A full complement of electro-optical and GNSS test equipment is provided at each station in a workshop that also features laser calibration and baseline measurement ranges, clean areas and anti-static flooring. A small technical warehouse located on the premises satisfies day-to-day needs from colour-coded bins of used and rental stock, while a contract with a large warehouse facility in Cologne can deliver parts or finished goods within 24 hours.

Technical Support

Another element of customer care is found on the upper floor of Hexagon House where a five-strong Technical Support team resolves incoming product queries and monitors the availability and accuracy of nation-wide resources such as SmartNet, the Leica Geosystems 24/7 GNSS correction service.

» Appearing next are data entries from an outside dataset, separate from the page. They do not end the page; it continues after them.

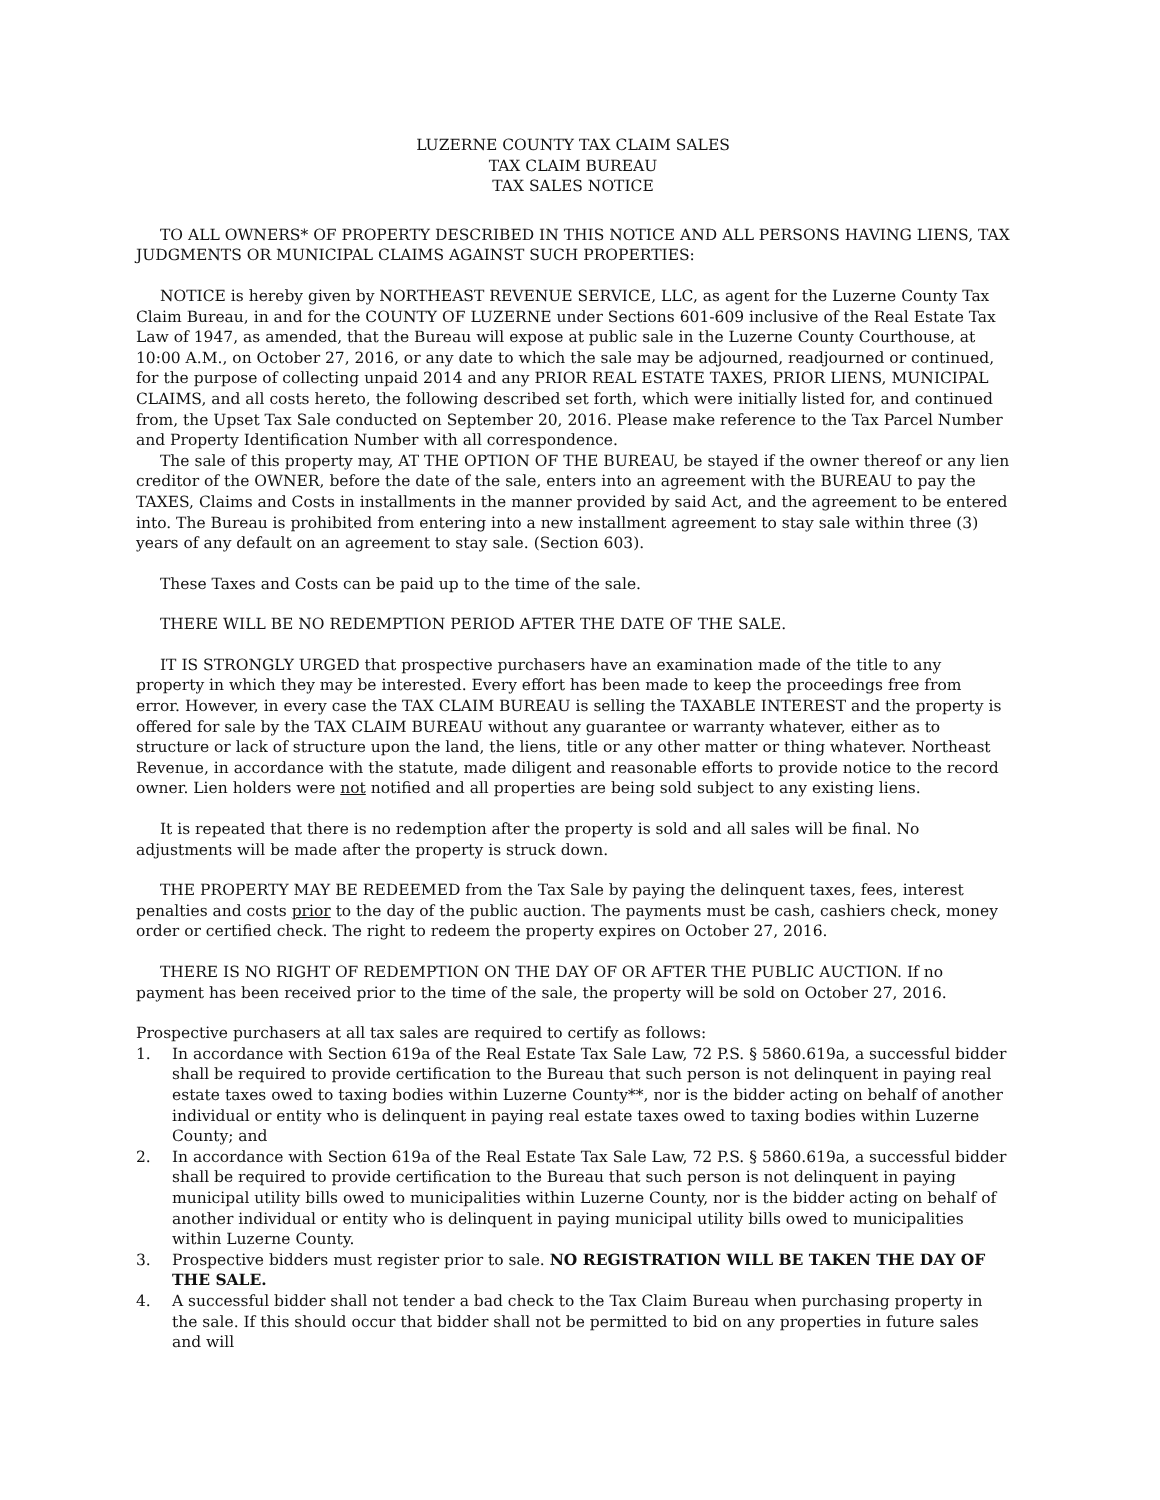LUZERNE COUNTY TAX CLAIM SALES
TAX CLAIM BUREAU
TAX SALES NOTICE
TO ALL OWNERS* OF PROPERTY DESCRIBED IN THIS NOTICE AND ALL PERSONS HAVING LIENS, TAX JUDGMENTS OR MUNICIPAL CLAIMS AGAINST SUCH PROPERTIES:
NOTICE is hereby given by NORTHEAST REVENUE SERVICE, LLC, as agent for the Luzerne County Tax Claim Bureau, in and for the COUNTY OF LUZERNE under Sections 601-609 inclusive of the Real Estate Tax Law of 1947, as amended, that the Bureau will expose at public sale in the Luzerne County Courthouse, at 10:00 A.M., on October 27, 2016, or any date to which the sale may be adjourned, readjourned or continued, for the purpose of collecting unpaid 2014 and any PRIOR REAL ESTATE TAXES, PRIOR LIENS, MUNICIPAL CLAIMS, and all costs hereto, the following described set forth, which were initially listed for, and continued from, the Upset Tax Sale conducted on September 20, 2016. Please make reference to the Tax Parcel Number and Property Identification Number with all correspondence.
The sale of this property may, AT THE OPTION OF THE BUREAU, be stayed if the owner thereof or any lien creditor of the OWNER, before the date of the sale, enters into an agreement with the BUREAU to pay the TAXES, Claims and Costs in installments in the manner provided by said Act, and the agreement to be entered into. The Bureau is prohibited from entering into a new installment agreement to stay sale within three (3) years of any default on an agreement to stay sale. (Section 603).
These Taxes and Costs can be paid up to the time of the sale.
THERE WILL BE NO REDEMPTION PERIOD AFTER THE DATE OF THE SALE.
IT IS STRONGLY URGED that prospective purchasers have an examination made of the title to any property in which they may be interested. Every effort has been made to keep the proceedings free from error. However, in every case the TAX CLAIM BUREAU is selling the TAXABLE INTEREST and the property is offered for sale by the TAX CLAIM BUREAU without any guarantee or warranty whatever, either as to structure or lack of structure upon the land, the liens, title or any other matter or thing whatever. Northeast Revenue, in accordance with the statute, made diligent and reasonable efforts to provide notice to the record owner. Lien holders were not notified and all properties are being sold subject to any existing liens.
It is repeated that there is no redemption after the property is sold and all sales will be final. No adjustments will be made after the property is struck down.
THE PROPERTY MAY BE REDEEMED from the Tax Sale by paying the delinquent taxes, fees, interest penalties and costs prior to the day of the public auction. The payments must be cash, cashiers check, money order or certified check. The right to redeem the property expires on October 27, 2016.
THERE IS NO RIGHT OF REDEMPTION ON THE DAY OF OR AFTER THE PUBLIC AUCTION. If no payment has been received prior to the time of the sale, the property will be sold on October 27, 2016.
Prospective purchasers at all tax sales are required to certify as follows:
1. In accordance with Section 619a of the Real Estate Tax Sale Law, 72 P.S. § 5860.619a, a successful bidder shall be required to provide certification to the Bureau that such person is not delinquent in paying real estate taxes owed to taxing bodies within Luzerne County**, nor is the bidder acting on behalf of another individual or entity who is delinquent in paying real estate taxes owed to taxing bodies within Luzerne County; and
2. In accordance with Section 619a of the Real Estate Tax Sale Law, 72 P.S. § 5860.619a, a successful bidder shall be required to provide certification to the Bureau that such person is not delinquent in paying municipal utility bills owed to municipalities within Luzerne County, nor is the bidder acting on behalf of another individual or entity who is delinquent in paying municipal utility bills owed to municipalities within Luzerne County.
3. Prospective bidders must register prior to sale. NO REGISTRATION WILL BE TAKEN THE DAY OF THE SALE.
4. A successful bidder shall not tender a bad check to the Tax Claim Bureau when purchasing property in the sale. If this should occur that bidder shall not be permitted to bid on any properties in future sales and will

A recent innovation is the implementation of a Live Chat facility on the Leica Geosystems myWorld portal whereby customers needing quick answers can have a real-time dialogue with team members. Launched last April, the messaging facility has rapidly gained traction, with 250 customer contacts logged in its first quarter and double that number in Q2. Although 25% of team time is spent handling Live Chat requests, this is significantly less than that which would otherwise be spent handling telephone or email queries.
The upper floor also houses sales, marketing, administration, Polycom video conferencing and customer training areas, plus a flexible 140-seat seminar suite. Perhaps uniquely, the latter can be made available free of charge to anyone in the industry seeking a conference or demonstration venue.
For John Fraser, the challenge going forward is to drive the many technical and managerial improvements that underpin the company’s ‘Smart Change’ ethos. But of one thing you can be sure: raw measurement data will continue to be much more than mere figures for those working in Hexagon House.